Baker is the global head of consulting and founder of Avania, a contract research organization. Her career for the last 20 years has been focused on helping companies that are developing biotechnology bring a wide variety of

products to market—from medical devices to biologics. That work has shifted dramatically in recent weeks to helping companies around the world that are developing products to help meet the challenge of COVID-19.

Normally, Baker explains, companies large and small seek out her team’s medical expertise and the customized meld of services it tailors to each client’s needs to help bring their products to market. That can include everything from pre-submission strategizing, to designing and managing clinical trials, to coaching clients through the all-important presentation to the FDA.

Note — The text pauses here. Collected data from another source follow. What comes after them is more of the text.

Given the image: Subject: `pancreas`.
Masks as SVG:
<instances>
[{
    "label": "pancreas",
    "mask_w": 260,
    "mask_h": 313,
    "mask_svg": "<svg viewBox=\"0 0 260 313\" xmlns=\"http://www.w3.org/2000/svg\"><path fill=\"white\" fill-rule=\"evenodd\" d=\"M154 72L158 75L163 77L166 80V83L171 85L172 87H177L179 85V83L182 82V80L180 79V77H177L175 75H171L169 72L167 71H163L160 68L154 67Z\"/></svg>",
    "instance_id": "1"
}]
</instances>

All that has changed with the COVID-19 pandemic, she says: enrollment in clinical trials has slowed, clinical research in the U.S. is on hold, and no elective procedures are taking place. Rushing in to fill the void is work related to COVID-19. “We have been contacted by people from all over the world.”

Baker and her team at Avania have been helping companies with products in a variety of areas including virus and antibody test kits, PPE, novel approaches to the shortage of ventilators, blood filters for a process of blood purification that is being utilized to remove the toxins from the blood from patients with COVID19, and blood products, which could become more critically important as blood stores become limited due to COVID19. 

The projects are being pursued under an FDA-initiated process under a government Emergency Bill, she explains, that was put in place in February to allow medical devices to be placed into commercial distribution with a shortcut process. Under a provision termed an Emergency Use Authorization (EUA), this allows companies to sell products with exceptions highlighted from the standard FDA review process. This is a marketing approval that facilitates distribution of products only as it relates to this emergency, Baker says.

“For a frame of reference, there are also EUA provisions in place for other prior emergencies including Zika and Ebola, so this is not a new provision of the regulations specific to COVID19.”

Baker established Boston Biomedical Associates (BBA) in 2000 after an extensive career of nearly 10 years running the corporate clinical research group for Boston Scientific. Prior to that, she was a research assistant professor at the University of Massachusetts Medical School where she worked in the Cardiac and Vascular Surgery Departments. BBA and several other contract research organizations recently merged to form Avania.

She has served as a professor in mechanical engineering at WPI and has established herself as a leader in clinical research in a variety of medical areas including cardiovascular, neurovascular, orthopedics, GI and GU. In addition to her three WPI degrees, she is a licensed professional engineer. Her PhD research was performed in the Vascular Surgery Department at UMass Medical School.

While she was a WPI student, Baker rowed crew and has remained involved with the rowing program as an alumna. She contributes her expertise and experience to the university as a member of the Arts & Sciences Advisory Board, and she is a proud WPI mom of a sophomore.

“I’ve always been thankful for the education I received at WPI,” Baker says of her participation in the life of the university over the years. “Project-based learning, for me, was the saving grace. It gave me the confidence to dig into something that challenged me.”

“Doing something outside your lane,” she adds, “I learned that at WPI and it’s always been with me.”

She is modest about the work she and her team are doing now on the challenges posed by the COVID-19 pandemic—“we’re not doing much, we’re not working on a vaccine.” But that’s not the point, she adds.

“If we can do our part to get a test kit out there or a new kind of ventilator, then good—maybe we can do something to move the needle. We all need to band together during this medical crisis in any way we can.